*** Data for the task ***

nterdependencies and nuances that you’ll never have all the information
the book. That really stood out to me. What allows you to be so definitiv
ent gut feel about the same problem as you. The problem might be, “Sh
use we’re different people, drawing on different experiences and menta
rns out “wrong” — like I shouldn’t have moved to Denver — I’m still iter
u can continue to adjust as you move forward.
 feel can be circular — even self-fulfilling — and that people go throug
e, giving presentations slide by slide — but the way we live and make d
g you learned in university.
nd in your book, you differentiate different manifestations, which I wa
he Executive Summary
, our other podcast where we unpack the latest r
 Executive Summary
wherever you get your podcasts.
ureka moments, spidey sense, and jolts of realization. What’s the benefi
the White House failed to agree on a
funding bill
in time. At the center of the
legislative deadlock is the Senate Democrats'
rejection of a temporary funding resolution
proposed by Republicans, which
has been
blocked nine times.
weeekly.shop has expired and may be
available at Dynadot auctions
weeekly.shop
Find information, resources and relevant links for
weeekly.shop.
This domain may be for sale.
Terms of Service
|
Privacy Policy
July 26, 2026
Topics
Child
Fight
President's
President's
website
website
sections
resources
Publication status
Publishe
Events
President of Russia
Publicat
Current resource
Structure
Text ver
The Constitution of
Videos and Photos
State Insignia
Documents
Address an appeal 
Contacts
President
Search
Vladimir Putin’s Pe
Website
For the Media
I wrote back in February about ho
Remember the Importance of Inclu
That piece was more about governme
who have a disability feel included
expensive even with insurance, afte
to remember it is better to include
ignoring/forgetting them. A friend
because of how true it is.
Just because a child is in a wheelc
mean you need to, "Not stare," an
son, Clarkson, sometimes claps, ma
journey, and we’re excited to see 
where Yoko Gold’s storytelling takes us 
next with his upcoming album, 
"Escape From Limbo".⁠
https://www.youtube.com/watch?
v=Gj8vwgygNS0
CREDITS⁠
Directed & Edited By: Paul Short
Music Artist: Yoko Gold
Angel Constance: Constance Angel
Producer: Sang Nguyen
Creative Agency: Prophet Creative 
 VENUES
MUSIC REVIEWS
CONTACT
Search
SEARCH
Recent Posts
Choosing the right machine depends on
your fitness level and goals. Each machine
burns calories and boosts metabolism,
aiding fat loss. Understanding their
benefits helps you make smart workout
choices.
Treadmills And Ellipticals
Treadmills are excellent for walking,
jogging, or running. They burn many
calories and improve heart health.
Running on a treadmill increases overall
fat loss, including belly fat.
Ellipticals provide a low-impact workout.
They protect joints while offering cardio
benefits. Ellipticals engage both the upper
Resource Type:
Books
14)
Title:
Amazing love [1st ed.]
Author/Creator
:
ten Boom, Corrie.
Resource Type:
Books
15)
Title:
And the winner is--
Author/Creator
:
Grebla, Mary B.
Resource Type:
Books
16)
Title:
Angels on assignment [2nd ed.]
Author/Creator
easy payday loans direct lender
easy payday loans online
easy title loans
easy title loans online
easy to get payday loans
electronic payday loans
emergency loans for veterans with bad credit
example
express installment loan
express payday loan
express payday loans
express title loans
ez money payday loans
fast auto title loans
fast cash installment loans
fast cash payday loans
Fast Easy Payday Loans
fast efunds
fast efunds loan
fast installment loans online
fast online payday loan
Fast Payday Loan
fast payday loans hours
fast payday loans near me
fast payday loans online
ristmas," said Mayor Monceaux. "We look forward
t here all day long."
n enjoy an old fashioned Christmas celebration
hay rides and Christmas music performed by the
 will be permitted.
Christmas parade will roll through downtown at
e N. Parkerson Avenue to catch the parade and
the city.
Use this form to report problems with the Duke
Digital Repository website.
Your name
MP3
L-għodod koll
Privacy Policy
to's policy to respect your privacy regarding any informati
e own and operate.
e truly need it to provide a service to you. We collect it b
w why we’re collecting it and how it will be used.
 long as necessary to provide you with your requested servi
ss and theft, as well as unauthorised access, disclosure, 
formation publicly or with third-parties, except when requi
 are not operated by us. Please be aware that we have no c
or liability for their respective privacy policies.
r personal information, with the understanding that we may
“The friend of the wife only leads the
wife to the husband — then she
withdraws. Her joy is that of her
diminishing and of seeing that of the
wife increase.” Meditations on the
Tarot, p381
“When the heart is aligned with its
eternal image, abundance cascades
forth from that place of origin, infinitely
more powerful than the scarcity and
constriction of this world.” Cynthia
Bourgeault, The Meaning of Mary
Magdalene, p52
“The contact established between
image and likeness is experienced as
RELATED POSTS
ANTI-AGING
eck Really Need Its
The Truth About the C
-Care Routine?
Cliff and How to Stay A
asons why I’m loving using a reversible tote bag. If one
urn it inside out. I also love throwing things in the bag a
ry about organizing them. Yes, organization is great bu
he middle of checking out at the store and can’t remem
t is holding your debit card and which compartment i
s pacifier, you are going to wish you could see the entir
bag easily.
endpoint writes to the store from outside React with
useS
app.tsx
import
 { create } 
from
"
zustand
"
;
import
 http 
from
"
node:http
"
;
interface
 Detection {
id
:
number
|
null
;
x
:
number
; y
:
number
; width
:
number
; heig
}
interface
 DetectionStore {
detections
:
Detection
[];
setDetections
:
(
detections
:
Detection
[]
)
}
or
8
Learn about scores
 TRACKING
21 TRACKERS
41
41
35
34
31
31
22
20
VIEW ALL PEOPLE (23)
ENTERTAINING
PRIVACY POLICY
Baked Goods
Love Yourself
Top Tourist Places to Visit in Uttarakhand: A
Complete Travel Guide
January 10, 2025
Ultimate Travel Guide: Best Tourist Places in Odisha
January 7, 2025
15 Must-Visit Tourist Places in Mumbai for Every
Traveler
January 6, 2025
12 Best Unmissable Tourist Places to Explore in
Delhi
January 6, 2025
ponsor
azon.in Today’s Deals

*** End of Data for the task ***

Your objective =
Nothing in the data may be left out; copy every line exactly.

Response to the task =
nterdependencies and nuances that you’ll never have all the information
the book. That really stood out to me. What allows you to be so definitiv
ent gut feel about the same problem as you. The problem might be, “Sh
use we’re different people, drawing on different experiences and menta
rns out “wrong” — like I shouldn’t have moved to Denver — I’m still iter
u can continue to adjust as you move forward.
 feel can be circular — even self-fulfilling — and that people go throug
e, giving presentations slide by slide — but the way we live and make d
g you learned in university.
nd in your book, you differentiate different manifestations, which I wa
he Executive Summary
, our other podcast where we unpack the latest r
 Executive Summary
wherever you get your podcasts.
ureka moments, spidey sense, and jolts of realization. What’s the benefi
the White House failed to agree on a
funding bill
in time. At the center of the
legislative deadlock is the Senate Democrats'
rejection of a temporary funding resolution
proposed by Republicans, which
has been
blocked nine times.
weeekly.shop has expired and may be
available at Dynadot auctions
weeekly.shop
Find information, resources and relevant links for
weeekly.shop.
This domain may be for sale.
Terms of Service
|
Privacy Policy
July 26, 2026
Topics
Child
Fight
President's
President's
website
website
sections
resources
Publication status
Publishe
Events
President of Russia
Publicat
Current resource
Structure
Text ver
The Constitution of
Videos and Photos
State Insignia
Documents
Address an appeal 
Contacts
President
Search
Vladimir Putin’s Pe
Website
For the Media
I wrote back in February about ho
Remember the Importance of Inclu
That piece was more about governme
who have a disability feel included
expensive even with insurance, afte
to remember it is better to include
ignoring/forgetting them. A friend
because of how true it is.
Just because a child is in a wheelc
mean you need to, "Not stare," an
son, Clarkson, sometimes claps, ma
journey, and we’re excited to see 
where Yoko Gold’s storytelling takes us 
next with his upcoming album, 
"Escape From Limbo".⁠
https://www.youtube.com/watch?
v=Gj8vwgygNS0
CREDITS⁠
Directed & Edited By: Paul Short
Music Artist: Yoko Gold
Angel Constance: Constance Angel
Producer: Sang Nguyen
Creative Agency: Prophet Creative 
 VENUES
MUSIC REVIEWS
CONTACT
Search
SEARCH
Recent Posts
Choosing the right machine depends on
your fitness level and goals. Each machine
burns calories and boosts metabolism,
aiding fat loss. Understanding their
benefits helps you make smart workout
choices.
Treadmills And Ellipticals
Treadmills are excellent for walking,
jogging, or running. They burn many
calories and improve heart health.
Running on a treadmill increases overall
fat loss, including belly fat.
Ellipticals provide a low-impact workout.
They protect joints while offering cardio
benefits. Ellipticals engage both the upper
Resource Type:
Books
14)
Title:
Amazing love [1st ed.]
Author/Creator
:
ten Boom, Corrie.
Resource Type:
Books
15)
Title:
And the winner is--
Author/Creator
:
Grebla, Mary B.
Resource Type:
Books
16)
Title:
Angels on assignment [2nd ed.]
Author/Creator
easy payday loans direct lender
easy payday loans online
easy title loans
easy title loans online
easy to get payday loans
electronic payday loans
emergency loans for veterans with bad credit
example
express installment loan
express payday loan
express payday loans
express title loans
ez money payday loans
fast auto title loans
fast cash installment loans
fast cash payday loans
Fast Easy Payday Loans
fast efunds
fast efunds loan
fast installment loans online
fast online payday loan
Fast Payday Loan
fast payday loans hours
fast payday loans near me
fast payday loans online
ristmas," said Mayor Monceaux. "We look forward
t here all day long."
n enjoy an old fashioned Christmas celebration
hay rides and Christmas music performed by the
 will be permitted.
Christmas parade will roll through downtown at
e N. Parkerson Avenue to catch the parade and
the city.
Use this form to report problems with the Duke
Digital Repository website.
Your name
MP3
L-għodod koll
Privacy Policy
to's policy to respect your privacy regarding any informati
e own and operate.
e truly need it to provide a service to you. We collect it b
w why we’re collecting it and how it will be used.
 long as necessary to provide you with your requested servi
ss and theft, as well as unauthorised access, disclosure, 
formation publicly or with third-parties, except when requi
 are not operated by us. Please be aware that we have no c
or liability for their respective privacy policies.
r personal information, with the understanding that we may
“The friend of the wife only leads the
wife to the husband — then she
withdraws. Her joy is that of her
diminishing and of seeing that of the
wife increase.” Meditations on the
Tarot, p381
“When the heart is aligned with its
eternal image, abundance cascades
forth from that place of origin, infinitely
more powerful than the scarcity and
constriction of this world.” Cynthia
Bourgeault, The Meaning of Mary
Magdalene, p52
“The contact established between
image and likeness is experienced as
RELATED POSTS
ANTI-AGING
eck Really Need Its
The Truth About the C
-Care Routine?
Cliff and How to Stay A
asons why I’m loving using a reversible tote bag. If one
urn it inside out. I also love throwing things in the bag a
ry about organizing them. Yes, organization is great bu
he middle of checking out at the store and can’t remem
t is holding your debit card and which compartment i
s pacifier, you are going to wish you could see the entir
bag easily.
endpoint writes to the store from outside React with
useS
app.tsx
import
 { create } 
from
"
zustand
"
;
import
 http 
from
"
node:http
"
;
interface
 Detection {
id
:
number
|
null
;
x
:
number
; y
:
number
; width
:
number
; heig
}
interface
 DetectionStore {
detections
:
Detection
[];
setDetections
:
(
detections
:
Detection
[]
)
}
or
8
Learn about scores
 TRACKING
21 TRACKERS
41
41
35
34
31
31
22
20
VIEW ALL PEOPLE (23)
ENTERTAINING
PRIVACY POLICY
Baked Goods
Love Yourself
Top Tourist Places to Visit in Uttarakhand: A
Complete Travel Guide
January 10, 2025
Ultimate Travel Guide: Best Tourist Places in Odisha
January 7, 2025
15 Must-Visit Tourist Places in Mumbai for Every
Traveler
January 6, 2025
12 Best Unmissable Tourist Places to Explore in
Delhi
January 6, 2025
ponsor
azon.in Today’s Deals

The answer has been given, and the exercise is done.